[Opening RECORDS PROVIDED section]

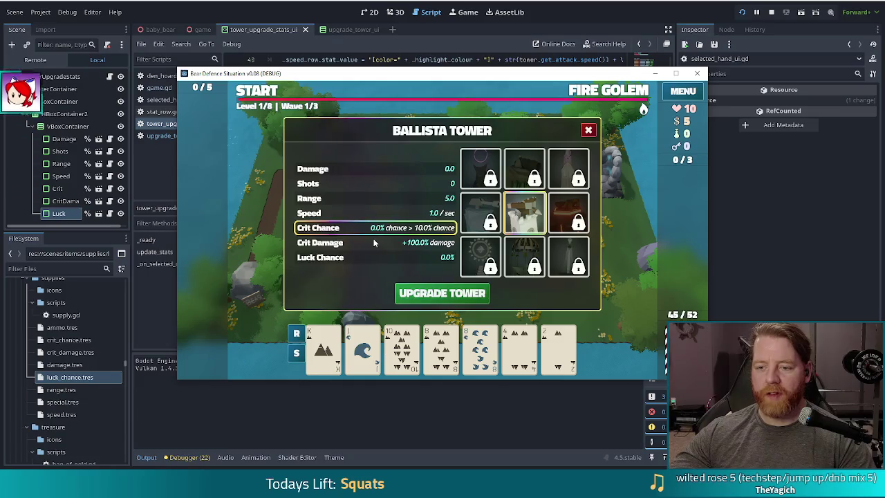
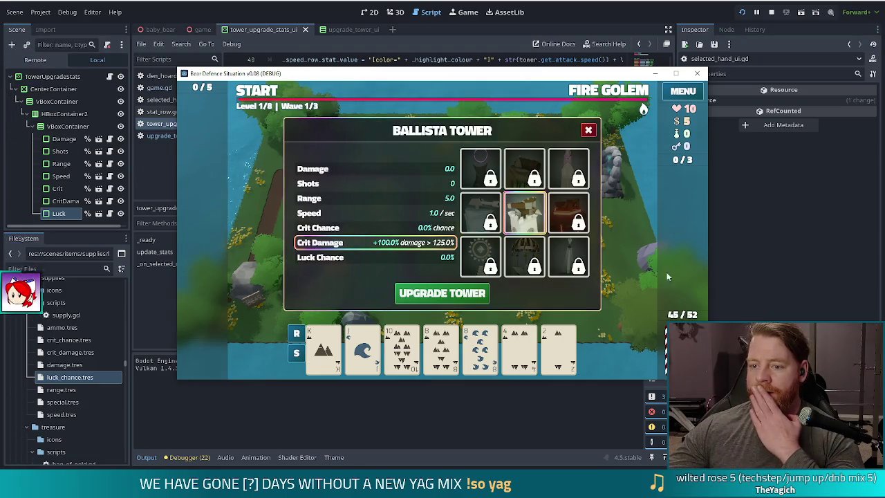
Select the Luck Chance row in the running game's Ballista Tower dialog, then return to the stats script
{"action": "left_click", "coordinate": [354, 260]}
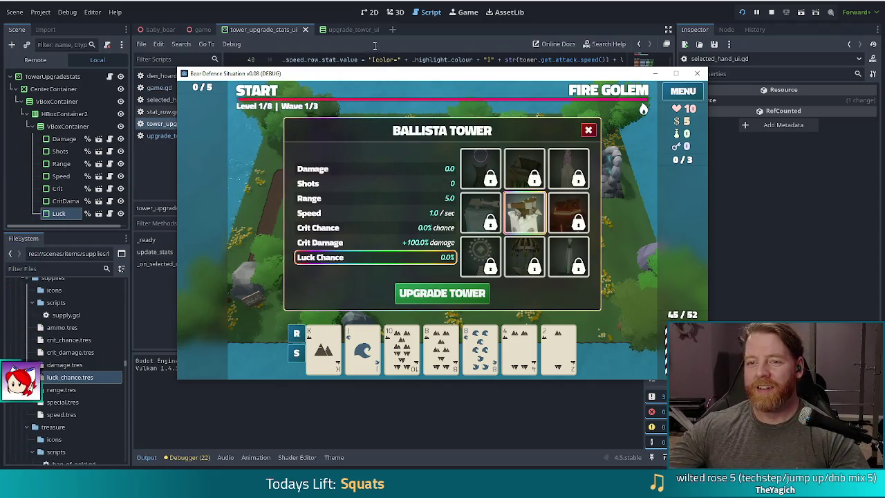
{"action": "left_click", "coordinate": [329, 22]}
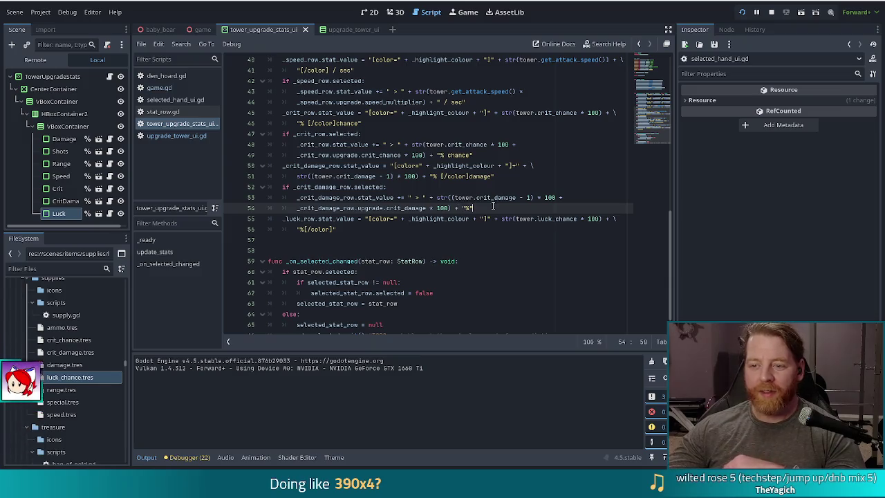
Add an 'if _luck_row.selected:' condition below line 56
{"action": "left_click", "coordinate": [463, 229]}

[Closing RECORDS PROVIDED section]

Every line of the data is to be transcribed exactly, and no picture is to be included.

* RESPONSE AREA:
Select the Luck Chance row in the running game's Ballista Tower dialog, then return to the stats script
{"action": "left_click", "coordinate": [354, 260]}
{"action": "left_click", "coordinate": [329, 22]}
Add an 'if _luck_row.selected:' condition below line 56
{"action": "left_click", "coordinate": [463, 229]}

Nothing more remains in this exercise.